» TRY IT
Copy each line in the data that includes the word "return".
-- DATA RECORDS follows --
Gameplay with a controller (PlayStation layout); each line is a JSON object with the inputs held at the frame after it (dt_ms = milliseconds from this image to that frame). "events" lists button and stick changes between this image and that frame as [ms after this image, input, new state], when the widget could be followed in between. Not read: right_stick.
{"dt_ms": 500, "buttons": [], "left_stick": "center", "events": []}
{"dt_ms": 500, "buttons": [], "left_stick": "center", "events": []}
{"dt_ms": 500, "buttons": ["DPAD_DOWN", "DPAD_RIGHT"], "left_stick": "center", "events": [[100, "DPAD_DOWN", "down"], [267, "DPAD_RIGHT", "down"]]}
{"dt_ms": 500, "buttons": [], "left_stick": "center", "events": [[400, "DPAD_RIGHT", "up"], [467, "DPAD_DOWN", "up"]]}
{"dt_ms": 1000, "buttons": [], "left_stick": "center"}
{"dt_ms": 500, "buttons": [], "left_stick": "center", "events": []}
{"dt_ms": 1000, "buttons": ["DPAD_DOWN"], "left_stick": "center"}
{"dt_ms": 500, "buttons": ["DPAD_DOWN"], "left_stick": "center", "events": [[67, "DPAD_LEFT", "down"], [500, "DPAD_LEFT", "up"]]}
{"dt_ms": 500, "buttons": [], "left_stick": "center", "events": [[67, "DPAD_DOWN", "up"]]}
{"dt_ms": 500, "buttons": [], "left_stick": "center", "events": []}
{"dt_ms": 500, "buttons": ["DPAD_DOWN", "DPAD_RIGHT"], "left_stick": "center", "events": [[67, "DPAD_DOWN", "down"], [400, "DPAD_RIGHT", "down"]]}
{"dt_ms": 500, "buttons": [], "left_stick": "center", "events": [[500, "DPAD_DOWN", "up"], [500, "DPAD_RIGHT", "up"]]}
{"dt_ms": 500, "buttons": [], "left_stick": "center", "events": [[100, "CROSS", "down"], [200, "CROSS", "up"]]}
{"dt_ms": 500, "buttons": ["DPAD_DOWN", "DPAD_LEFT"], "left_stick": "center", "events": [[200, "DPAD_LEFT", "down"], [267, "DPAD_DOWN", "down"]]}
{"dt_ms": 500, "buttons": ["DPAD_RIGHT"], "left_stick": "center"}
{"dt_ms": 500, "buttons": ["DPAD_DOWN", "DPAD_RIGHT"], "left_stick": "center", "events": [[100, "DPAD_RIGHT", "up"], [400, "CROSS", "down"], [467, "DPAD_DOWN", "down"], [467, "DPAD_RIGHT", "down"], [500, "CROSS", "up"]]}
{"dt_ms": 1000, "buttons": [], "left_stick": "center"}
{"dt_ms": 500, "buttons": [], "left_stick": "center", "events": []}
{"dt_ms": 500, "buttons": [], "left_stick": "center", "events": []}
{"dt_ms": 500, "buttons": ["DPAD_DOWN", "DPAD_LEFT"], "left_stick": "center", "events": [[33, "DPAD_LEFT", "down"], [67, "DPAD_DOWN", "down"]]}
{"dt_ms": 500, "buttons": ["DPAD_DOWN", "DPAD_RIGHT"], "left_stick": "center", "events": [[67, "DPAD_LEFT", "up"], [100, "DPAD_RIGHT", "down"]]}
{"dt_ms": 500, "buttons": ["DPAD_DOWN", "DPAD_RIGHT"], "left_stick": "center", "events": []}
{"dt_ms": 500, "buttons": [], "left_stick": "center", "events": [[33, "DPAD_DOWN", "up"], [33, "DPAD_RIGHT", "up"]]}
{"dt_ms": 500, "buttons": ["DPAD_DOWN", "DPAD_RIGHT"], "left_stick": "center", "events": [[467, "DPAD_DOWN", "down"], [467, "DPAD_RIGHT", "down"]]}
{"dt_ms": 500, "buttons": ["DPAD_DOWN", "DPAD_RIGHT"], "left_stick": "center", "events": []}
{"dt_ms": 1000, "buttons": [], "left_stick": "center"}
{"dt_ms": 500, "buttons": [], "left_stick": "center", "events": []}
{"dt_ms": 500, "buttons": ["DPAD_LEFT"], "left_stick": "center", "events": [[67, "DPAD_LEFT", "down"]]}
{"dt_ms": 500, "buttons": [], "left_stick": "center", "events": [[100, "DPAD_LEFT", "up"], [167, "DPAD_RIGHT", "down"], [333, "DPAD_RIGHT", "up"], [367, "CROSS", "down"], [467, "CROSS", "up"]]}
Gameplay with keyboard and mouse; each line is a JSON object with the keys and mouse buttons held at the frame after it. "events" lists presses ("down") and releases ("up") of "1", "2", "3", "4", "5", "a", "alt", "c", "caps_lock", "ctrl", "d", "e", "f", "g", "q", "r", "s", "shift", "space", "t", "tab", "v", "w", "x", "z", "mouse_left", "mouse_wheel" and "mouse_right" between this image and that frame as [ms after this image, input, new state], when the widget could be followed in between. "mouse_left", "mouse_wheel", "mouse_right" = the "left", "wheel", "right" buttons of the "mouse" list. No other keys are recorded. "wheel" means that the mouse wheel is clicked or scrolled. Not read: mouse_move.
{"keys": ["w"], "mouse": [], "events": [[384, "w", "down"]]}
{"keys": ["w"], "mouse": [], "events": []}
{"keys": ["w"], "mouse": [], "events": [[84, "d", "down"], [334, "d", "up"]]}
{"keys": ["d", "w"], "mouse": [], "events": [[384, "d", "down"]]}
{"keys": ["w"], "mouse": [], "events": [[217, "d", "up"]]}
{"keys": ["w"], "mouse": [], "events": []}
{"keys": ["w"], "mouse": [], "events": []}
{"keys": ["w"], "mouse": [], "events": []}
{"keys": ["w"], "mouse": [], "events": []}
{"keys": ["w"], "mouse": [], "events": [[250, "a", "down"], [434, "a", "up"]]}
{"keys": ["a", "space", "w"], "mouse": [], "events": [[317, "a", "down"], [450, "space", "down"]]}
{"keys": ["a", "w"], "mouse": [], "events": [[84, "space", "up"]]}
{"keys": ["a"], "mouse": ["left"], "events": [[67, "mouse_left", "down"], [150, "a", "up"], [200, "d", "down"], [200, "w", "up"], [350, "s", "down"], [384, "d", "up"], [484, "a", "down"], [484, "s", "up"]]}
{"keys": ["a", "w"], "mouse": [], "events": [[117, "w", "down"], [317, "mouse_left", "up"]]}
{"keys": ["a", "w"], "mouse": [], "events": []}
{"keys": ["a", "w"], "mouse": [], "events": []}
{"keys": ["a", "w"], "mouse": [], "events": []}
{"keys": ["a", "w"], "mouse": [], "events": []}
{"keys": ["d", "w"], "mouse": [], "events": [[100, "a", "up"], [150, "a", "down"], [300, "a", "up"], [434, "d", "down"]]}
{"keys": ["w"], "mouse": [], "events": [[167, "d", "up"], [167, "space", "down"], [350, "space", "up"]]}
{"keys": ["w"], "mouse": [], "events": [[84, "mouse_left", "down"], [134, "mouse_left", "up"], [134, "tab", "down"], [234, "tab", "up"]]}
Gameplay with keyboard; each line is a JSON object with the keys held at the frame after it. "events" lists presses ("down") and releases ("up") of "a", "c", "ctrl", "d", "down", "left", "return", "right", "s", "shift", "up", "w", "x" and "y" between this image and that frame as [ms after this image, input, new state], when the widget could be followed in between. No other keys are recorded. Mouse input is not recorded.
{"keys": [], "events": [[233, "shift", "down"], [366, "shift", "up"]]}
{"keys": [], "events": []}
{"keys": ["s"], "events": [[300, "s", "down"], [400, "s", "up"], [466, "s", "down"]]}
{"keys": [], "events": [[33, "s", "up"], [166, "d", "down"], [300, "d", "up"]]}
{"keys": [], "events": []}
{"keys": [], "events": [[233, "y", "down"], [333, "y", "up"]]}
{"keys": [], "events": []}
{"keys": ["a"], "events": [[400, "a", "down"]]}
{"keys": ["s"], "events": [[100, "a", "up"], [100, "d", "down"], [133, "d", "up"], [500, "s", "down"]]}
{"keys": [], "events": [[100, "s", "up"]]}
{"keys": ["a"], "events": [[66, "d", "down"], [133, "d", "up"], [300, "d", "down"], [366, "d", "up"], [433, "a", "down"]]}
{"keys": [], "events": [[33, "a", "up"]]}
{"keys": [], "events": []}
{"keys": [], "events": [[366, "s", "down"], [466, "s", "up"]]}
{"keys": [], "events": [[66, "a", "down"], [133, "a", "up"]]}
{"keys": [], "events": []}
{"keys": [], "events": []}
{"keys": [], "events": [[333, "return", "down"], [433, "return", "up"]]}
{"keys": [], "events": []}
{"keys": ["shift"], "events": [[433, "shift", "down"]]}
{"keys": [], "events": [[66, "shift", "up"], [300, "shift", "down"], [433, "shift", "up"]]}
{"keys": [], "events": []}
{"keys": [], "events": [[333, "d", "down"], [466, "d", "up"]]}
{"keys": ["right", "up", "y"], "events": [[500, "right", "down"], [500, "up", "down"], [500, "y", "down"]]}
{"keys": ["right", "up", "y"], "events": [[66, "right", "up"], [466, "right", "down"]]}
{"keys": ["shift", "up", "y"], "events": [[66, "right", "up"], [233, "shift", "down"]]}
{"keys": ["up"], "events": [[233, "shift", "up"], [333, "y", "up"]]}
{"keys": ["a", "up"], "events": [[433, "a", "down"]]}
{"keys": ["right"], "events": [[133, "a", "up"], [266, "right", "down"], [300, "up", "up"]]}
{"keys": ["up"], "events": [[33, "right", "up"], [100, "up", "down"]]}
-- DATA RECORDS concluded --
» TASK RESPONSE
Gameplay with keyboard; each line is a JSON object with the keys held at the frame after it. "events" lists presses ("down") and releases ("up") of "a", "c", "ctrl", "d", "down", "left", "return", "right", "s", "shift", "up", "w", "x" and "y" between this image and that frame as [ms after this image, input, new state], when the widget could be followed in between. No other keys are recorded. Mouse input is not recorded.
{"keys": [], "events": [[333, "return", "down"], [433, "return", "up"]]}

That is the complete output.